Neulich lass ich in einer Zeitschrift einen Artikel über Affirmation. Ich hatte noch nie von dem Begriff und der Bedeutung gehört. Es wird von „Bejahung“ gesprochen, eine gute Affirmation bedeutet, dass man sich an etwas Wesentliches zu erinnern.
„Interessant“ dachte ich, aber was ist wesentlich?
Es geht darum, Sätze zu bilden, die etwas enthalten, was für uns selbst wesentlich ist und wo wir Probleme haben, nach diesen Sätzen zu leben.
Ich habe mir einige Sätze überlegt.
- Ich entscheide mich (Ja oder NEIN zu sagen).
- Ich handele überlegt.
- Ich erkenne Schwierigkeiten an und kann gut damit umgehen.
- Mir ist es NICHT wichtig, eine gute Hausfrau zu sein.
- Ich muss nicht alles glauben, was ich denken.
- Ich ernähre mich gut.
- Ich mache jeden Tag 15 Minuten Sport.
Diese Sätze lese ich nun einmal am Tag.
Ein Monat vergeht
Nach einem Monat kann ich mich fragen, ob sich etwas positiv verändert hat.
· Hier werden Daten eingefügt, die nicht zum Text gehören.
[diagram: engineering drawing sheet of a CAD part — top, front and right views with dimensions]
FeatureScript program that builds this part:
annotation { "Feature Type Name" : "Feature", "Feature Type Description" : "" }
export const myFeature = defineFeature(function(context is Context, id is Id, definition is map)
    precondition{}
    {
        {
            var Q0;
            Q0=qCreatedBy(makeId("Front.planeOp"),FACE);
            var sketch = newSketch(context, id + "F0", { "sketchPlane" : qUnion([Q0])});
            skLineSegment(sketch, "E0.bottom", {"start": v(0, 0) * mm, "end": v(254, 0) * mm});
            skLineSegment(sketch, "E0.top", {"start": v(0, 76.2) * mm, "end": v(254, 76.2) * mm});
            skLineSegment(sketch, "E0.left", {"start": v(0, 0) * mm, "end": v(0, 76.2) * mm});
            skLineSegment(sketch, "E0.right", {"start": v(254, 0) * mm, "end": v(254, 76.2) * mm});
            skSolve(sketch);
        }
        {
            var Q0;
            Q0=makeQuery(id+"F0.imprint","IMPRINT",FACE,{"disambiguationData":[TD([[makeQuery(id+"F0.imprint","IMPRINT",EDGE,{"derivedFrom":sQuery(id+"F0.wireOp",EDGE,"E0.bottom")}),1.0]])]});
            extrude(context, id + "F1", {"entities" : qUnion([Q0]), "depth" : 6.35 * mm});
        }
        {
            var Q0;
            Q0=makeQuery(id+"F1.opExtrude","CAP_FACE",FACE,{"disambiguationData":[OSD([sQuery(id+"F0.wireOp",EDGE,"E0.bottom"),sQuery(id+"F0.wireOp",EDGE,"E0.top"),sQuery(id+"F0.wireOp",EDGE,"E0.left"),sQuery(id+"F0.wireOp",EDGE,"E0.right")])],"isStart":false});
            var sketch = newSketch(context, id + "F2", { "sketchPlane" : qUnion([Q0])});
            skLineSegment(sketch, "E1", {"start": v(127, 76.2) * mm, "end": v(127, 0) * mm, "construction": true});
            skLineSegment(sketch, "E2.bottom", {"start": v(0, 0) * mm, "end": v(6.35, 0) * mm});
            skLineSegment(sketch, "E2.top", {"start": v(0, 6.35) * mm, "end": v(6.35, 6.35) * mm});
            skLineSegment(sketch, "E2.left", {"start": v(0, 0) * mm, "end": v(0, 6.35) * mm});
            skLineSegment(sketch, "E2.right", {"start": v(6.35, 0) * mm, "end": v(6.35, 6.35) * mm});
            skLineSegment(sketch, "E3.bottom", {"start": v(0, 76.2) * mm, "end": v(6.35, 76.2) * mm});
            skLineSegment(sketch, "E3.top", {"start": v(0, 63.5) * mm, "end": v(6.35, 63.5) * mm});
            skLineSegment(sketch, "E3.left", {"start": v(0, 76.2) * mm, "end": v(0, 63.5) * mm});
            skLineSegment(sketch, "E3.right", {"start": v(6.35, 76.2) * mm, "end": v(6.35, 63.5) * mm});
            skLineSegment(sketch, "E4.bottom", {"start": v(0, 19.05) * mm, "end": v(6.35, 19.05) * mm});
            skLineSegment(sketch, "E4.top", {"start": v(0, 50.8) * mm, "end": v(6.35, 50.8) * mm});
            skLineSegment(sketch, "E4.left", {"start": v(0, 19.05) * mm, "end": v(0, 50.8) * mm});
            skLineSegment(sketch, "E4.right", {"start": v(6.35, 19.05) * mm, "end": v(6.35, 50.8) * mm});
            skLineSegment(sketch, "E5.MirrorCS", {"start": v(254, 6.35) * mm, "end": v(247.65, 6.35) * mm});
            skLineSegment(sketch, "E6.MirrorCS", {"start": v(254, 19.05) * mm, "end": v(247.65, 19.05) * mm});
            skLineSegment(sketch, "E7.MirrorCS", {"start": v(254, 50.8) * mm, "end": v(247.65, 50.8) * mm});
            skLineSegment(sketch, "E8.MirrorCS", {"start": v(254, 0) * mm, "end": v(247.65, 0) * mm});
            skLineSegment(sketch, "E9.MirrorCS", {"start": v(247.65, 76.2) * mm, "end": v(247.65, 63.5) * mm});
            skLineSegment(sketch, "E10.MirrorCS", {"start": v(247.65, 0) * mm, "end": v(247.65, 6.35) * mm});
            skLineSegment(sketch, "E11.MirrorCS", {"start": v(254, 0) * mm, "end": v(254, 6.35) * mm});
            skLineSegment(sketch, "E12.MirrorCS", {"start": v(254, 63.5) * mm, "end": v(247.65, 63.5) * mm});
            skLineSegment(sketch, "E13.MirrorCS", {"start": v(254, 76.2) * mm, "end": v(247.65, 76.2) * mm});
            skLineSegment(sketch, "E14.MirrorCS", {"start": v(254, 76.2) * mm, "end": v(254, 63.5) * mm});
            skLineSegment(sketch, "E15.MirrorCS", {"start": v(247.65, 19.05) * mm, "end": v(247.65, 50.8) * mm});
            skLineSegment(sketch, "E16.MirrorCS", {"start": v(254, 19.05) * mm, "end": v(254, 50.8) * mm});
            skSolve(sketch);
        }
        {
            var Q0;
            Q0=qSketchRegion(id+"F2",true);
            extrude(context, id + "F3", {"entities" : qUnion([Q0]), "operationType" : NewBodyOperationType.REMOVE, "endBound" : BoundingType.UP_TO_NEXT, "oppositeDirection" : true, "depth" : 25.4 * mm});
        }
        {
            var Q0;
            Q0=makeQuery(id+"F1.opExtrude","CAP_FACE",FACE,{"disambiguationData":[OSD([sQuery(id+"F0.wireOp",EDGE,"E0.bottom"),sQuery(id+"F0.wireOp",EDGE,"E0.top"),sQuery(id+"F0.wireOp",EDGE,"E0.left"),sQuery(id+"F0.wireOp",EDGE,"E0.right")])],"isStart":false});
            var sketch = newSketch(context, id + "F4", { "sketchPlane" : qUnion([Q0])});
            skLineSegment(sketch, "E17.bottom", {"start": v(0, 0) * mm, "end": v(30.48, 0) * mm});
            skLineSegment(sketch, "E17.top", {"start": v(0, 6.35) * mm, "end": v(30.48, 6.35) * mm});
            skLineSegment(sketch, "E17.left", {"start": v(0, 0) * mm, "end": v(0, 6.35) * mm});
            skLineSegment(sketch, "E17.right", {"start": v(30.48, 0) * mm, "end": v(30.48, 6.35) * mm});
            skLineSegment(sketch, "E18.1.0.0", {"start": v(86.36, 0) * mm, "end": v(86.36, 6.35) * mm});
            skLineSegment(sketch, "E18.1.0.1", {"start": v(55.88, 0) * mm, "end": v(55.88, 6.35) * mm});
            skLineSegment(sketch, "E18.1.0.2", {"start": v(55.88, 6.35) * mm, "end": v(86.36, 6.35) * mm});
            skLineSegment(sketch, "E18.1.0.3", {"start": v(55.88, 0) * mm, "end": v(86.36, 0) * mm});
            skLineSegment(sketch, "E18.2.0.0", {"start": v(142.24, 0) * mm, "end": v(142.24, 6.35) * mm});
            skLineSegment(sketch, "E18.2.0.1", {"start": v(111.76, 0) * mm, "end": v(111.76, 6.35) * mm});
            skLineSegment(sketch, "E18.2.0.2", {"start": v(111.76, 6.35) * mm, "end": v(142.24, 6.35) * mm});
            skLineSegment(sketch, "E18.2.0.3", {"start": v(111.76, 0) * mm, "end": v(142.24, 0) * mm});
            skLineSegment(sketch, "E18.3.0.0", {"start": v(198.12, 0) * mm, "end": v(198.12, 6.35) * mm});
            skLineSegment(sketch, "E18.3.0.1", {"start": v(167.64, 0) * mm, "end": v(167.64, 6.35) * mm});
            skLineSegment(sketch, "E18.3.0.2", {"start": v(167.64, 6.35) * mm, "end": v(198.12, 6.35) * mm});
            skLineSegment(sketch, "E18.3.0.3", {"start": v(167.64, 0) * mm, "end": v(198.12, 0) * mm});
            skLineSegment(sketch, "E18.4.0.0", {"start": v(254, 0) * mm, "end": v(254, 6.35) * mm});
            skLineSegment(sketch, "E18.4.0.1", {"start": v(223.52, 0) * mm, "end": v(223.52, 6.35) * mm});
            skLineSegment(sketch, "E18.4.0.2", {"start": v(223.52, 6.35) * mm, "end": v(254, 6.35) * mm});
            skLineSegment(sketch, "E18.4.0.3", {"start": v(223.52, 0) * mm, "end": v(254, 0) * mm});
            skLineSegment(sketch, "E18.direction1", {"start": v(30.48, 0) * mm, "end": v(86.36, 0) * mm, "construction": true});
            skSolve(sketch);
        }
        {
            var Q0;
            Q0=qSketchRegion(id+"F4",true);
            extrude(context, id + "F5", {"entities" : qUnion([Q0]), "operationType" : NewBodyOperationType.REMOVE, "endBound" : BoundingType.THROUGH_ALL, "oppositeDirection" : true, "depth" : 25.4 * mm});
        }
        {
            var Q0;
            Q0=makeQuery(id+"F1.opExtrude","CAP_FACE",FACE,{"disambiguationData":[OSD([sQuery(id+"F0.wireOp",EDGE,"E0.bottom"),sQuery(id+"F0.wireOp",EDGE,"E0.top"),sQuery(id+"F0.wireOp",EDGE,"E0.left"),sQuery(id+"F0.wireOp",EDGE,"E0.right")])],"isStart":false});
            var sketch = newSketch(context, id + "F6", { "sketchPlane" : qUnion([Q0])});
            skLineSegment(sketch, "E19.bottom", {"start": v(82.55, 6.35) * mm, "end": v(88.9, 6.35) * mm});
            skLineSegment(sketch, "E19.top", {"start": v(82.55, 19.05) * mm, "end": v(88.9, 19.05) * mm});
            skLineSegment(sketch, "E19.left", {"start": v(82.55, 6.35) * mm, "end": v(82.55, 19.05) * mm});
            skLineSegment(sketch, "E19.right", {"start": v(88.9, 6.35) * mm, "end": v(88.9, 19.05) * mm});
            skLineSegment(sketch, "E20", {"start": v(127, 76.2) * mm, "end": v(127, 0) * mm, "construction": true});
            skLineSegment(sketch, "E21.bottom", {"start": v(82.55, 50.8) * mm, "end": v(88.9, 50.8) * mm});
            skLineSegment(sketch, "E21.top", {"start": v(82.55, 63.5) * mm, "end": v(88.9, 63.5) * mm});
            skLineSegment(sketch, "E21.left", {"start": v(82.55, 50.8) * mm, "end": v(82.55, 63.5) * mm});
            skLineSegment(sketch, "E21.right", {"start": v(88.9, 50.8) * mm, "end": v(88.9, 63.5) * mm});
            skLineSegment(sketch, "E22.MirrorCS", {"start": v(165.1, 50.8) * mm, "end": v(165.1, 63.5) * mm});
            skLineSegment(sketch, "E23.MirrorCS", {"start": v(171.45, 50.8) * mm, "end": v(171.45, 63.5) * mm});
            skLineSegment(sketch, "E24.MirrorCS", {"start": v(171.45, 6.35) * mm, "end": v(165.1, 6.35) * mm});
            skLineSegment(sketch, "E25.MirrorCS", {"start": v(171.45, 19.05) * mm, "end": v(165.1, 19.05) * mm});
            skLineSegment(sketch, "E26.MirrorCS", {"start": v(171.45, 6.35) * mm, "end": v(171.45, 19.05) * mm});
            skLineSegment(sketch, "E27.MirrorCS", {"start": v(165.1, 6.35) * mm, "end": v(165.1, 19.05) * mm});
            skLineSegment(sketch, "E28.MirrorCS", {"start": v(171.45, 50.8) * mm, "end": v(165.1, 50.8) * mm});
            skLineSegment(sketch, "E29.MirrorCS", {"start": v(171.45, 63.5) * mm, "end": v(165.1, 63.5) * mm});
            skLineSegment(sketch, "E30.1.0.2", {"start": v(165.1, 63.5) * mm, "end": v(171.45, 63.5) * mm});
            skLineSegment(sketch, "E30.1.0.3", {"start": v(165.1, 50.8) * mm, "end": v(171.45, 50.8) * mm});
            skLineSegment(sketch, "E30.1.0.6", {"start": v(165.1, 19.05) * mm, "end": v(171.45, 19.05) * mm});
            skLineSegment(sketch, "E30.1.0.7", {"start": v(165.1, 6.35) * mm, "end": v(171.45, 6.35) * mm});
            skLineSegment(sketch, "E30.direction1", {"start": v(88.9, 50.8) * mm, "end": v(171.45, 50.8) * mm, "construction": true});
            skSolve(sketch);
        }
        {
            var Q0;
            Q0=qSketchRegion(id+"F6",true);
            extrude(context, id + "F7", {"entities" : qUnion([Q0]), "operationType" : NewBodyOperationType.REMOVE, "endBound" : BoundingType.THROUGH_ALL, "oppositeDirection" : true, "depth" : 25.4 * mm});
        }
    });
Da bin ich gespannt. Das wäre ja wie eine Konditionierung und ich muss an Konrad Lorenz und seine Gänse denken.
Zitat am Sonntag
„Das Glück deines Lebens hängt
von der Beschaffenheit deiner Gedanken ab.“
Marc Aurel, 121 – 180, römischer Kaiser und Philosoph
Quelle: Maddy Morrison, „50 positive Affirmationen für den Morgen | 10 Minuten Meditation für einen erfolgreichen Tag!“, https://www.youtube.com/watch?v=H1AM0-9koVc , Abgerufen am 8. November 2021, 14:00 Uhr
Diese Medition hat mir sehr gut gefallen, ich war erstaunt, über die Anzahl der positiven Sätze, eigentlich Selbstverständlichkeiten, aber man vergisst diese Selbstverständlichkeiten leider zu oft. Meine eigenen Sätze kommen mir banal vor! Aber sie sind authentisch und treffen wahrscheinlich nur auf mich zu.